MAEDAY tackles anomaly detection under zero- and few-shot regimes by repurposing a pre-trained MAE for image reconstruction. It leverages multiple random masks and reconstruction consistency to localize anomalies without training data (ZSAD) and, with limited normal samples, finetunes via LoRA to improve FSAD performance. The approach can be ensemble with PatchCore to achieve state-of-the-art results on MVTec-AD, and it extends to Zero-Shot Foreign Object Detection with competitive performance on texture-like surfaces. This work broadens practical AD capabilities for industrial inspection and texture analysis by combining pre-trained reconstruction with selective fine-tuning and ensemble strategies.

Abstract

We propose using Masked Auto-Encoder (MAE), a transformer model self-supervisedly trained on image inpainting, for anomaly detection (AD). Assuming anomalous regions are harder to reconstruct compared with normal regions. MAEDAY is the first image-reconstruction-based anomaly detection method that utilizes a pre-trained model, enabling its use for Few-Shot Anomaly Detection (FSAD). We also show the same method works surprisingly well for the novel tasks of Zero-Shot AD (ZSAD) and Zero-Shot Foreign Object Detection (ZSFOD), where no normal samples are available. Code is available at https://github.com/EliSchwartz/MAEDAY .

Figures (6)

• Figure 1: MAEDAY: We repurposed MAE for Zero and Few-Shot Anomaly-Detection.
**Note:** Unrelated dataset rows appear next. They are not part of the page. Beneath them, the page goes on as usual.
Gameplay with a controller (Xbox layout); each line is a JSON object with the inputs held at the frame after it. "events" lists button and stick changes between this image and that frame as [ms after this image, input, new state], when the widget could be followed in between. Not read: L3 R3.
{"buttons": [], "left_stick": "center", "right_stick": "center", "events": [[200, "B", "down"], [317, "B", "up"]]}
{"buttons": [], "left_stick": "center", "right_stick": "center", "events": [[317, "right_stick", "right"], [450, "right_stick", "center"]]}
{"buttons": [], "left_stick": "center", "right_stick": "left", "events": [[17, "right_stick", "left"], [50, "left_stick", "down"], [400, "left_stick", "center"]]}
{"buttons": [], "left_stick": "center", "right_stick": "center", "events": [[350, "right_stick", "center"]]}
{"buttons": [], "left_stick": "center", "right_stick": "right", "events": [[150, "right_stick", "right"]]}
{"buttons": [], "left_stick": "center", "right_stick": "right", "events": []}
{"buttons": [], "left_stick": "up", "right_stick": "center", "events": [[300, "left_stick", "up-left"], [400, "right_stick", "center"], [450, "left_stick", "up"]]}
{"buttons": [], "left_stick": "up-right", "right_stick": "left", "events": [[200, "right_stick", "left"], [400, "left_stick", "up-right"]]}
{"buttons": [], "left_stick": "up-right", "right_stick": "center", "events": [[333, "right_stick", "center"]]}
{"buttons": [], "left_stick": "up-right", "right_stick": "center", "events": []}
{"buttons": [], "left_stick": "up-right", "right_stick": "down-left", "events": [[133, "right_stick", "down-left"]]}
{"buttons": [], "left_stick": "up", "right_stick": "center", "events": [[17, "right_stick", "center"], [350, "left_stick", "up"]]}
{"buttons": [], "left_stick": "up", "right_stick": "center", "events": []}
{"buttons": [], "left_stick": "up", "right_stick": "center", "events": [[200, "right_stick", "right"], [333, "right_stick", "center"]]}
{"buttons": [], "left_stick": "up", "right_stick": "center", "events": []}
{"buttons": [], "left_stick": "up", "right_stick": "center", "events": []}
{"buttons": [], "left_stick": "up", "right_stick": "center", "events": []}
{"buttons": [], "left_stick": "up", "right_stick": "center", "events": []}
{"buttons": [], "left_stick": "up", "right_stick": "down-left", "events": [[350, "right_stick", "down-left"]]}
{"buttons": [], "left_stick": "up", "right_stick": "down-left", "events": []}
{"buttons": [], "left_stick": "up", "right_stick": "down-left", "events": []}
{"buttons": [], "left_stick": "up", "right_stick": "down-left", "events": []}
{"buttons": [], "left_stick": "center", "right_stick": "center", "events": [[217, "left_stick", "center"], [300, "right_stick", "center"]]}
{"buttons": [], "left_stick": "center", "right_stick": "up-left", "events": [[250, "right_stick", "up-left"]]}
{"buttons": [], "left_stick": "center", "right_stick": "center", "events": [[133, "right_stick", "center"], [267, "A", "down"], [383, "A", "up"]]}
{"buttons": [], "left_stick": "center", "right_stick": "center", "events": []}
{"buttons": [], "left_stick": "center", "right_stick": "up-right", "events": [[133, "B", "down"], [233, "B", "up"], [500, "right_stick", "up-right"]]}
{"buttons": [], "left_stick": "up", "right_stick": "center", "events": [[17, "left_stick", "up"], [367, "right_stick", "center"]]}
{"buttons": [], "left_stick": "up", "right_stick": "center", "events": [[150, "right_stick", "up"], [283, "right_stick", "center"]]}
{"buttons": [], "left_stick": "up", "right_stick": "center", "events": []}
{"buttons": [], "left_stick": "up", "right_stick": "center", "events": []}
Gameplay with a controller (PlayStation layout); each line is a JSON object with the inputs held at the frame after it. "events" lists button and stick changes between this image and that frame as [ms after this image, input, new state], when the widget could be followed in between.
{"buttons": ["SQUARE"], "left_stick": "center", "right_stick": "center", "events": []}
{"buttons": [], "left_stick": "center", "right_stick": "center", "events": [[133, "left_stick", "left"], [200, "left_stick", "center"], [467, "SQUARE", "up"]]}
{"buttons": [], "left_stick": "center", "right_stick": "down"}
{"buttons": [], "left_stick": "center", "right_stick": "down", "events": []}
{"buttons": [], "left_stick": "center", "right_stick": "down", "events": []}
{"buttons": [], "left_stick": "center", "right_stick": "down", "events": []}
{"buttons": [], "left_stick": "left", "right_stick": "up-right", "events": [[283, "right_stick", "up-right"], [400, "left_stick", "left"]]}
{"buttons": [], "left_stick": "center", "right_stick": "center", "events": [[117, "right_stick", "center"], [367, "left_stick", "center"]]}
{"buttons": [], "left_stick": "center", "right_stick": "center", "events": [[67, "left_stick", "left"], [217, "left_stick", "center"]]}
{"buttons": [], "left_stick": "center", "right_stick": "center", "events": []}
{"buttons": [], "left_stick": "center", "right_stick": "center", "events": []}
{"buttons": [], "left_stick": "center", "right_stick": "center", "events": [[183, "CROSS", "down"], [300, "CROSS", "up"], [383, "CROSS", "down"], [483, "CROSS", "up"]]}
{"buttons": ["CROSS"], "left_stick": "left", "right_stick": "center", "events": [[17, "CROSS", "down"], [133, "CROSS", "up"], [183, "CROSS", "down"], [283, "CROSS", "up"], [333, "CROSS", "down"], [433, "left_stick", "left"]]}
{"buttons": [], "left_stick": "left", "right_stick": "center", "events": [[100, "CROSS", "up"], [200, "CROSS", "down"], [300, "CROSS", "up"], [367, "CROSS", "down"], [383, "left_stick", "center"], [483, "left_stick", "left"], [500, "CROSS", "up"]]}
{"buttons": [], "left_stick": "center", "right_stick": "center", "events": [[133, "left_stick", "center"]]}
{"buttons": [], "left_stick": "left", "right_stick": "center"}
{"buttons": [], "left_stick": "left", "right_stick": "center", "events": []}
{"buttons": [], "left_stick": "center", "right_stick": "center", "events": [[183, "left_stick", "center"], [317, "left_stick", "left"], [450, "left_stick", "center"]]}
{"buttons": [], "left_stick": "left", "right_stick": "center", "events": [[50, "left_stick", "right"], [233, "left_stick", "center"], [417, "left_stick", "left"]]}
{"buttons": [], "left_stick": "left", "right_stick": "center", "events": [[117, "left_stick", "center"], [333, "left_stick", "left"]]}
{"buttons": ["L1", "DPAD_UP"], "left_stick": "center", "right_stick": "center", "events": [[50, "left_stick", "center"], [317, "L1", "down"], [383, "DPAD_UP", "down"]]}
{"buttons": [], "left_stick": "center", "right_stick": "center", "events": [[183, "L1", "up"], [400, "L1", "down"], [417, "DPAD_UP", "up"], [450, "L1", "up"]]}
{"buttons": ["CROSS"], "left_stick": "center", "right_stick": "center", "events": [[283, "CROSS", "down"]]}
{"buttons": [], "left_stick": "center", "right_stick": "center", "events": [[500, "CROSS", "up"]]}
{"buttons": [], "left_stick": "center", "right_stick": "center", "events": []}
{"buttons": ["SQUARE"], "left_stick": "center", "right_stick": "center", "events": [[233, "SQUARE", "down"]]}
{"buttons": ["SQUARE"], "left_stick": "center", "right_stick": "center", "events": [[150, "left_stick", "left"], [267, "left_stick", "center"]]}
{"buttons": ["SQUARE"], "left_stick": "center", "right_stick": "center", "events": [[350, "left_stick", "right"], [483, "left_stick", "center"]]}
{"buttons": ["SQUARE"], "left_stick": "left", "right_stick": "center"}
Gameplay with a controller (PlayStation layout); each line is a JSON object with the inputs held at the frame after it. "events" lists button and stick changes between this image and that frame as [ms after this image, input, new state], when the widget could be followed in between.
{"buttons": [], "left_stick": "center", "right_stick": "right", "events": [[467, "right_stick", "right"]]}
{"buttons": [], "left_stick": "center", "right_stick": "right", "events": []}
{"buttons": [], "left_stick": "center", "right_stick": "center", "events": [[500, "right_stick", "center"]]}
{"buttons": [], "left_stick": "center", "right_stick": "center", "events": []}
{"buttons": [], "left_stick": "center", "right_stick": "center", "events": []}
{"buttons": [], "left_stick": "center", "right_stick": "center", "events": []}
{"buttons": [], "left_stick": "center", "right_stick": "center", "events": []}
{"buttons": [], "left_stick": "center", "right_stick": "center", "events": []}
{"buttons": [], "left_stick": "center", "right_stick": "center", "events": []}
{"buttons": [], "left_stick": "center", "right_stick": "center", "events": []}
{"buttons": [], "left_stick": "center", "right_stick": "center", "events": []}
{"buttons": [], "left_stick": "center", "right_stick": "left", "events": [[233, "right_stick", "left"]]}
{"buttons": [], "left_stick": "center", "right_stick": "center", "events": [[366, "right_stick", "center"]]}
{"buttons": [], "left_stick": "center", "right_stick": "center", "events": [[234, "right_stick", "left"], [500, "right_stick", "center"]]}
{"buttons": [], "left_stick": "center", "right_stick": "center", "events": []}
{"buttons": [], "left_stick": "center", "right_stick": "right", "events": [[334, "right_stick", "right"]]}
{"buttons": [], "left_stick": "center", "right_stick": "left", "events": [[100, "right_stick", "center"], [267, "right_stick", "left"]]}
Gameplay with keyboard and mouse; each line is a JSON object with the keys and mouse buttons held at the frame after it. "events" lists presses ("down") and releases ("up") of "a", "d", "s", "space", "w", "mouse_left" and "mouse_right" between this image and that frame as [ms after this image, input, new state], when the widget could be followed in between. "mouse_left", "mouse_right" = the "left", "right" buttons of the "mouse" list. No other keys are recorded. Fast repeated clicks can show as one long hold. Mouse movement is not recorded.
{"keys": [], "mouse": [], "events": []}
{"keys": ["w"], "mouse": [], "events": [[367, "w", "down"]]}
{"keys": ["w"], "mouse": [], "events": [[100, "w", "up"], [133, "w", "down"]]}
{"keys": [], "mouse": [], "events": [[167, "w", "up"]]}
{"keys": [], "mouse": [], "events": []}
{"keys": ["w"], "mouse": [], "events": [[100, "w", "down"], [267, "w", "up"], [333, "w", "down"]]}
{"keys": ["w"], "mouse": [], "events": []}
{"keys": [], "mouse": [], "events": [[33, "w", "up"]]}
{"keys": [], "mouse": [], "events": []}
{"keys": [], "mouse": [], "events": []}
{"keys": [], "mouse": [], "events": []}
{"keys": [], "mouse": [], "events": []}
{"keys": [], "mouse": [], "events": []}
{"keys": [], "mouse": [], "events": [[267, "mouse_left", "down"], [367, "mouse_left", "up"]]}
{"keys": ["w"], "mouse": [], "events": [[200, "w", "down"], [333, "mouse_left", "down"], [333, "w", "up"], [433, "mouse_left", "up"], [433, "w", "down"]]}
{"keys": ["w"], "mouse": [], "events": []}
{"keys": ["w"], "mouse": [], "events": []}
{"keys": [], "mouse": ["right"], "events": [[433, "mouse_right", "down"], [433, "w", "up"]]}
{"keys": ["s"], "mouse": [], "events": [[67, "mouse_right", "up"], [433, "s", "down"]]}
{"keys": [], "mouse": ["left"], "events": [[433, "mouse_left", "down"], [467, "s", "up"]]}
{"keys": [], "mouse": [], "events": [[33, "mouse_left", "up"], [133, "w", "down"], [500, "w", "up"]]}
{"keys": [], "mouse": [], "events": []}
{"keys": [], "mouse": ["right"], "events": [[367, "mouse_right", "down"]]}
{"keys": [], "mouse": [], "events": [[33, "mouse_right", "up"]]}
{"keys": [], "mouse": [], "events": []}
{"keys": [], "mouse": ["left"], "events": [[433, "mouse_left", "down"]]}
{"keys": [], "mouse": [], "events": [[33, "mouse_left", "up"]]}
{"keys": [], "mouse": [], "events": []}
In the zero-shot setup, with no special training and no good images as a reference, ImageNet pre-trained MAE is used to reconstruct a mostly masked-out query image. Anomalous regions are detected in areas where the reconstruction fails, as these regions cannot be accurately inferred from neighboring regions. The anomaly scores are averaged across multiple reconstructions with different random masks. In the few-shot case, the pre-trained model is further finetuned on the reconstruction of the available normal images. Figure adapted from he2022masked.
• Figure 2: ROC-AUC for 0-4 shot on the MVTec dataset.
• Figure 3: Number of repetitions per image. Scores for each image are averaged over multiple reconstructions with different random masks. We observe performance saturation at $\sim32$ repetitions.
• Figure 4: 1-shot examples from the MVTec dataset. Usually the anomaly is detected but the predicted anomaly area tends to be smaller than the ground-truth, hence the pixel-level ROC-AUC is smaller than the image-level.
• Figure 5: Examples of reconstruction for both normal and anomalous images from the MVTech dataset. The model is usually able to recover (a blurry version of) the normal images. In many cases this is enough for detecting anomalous regions.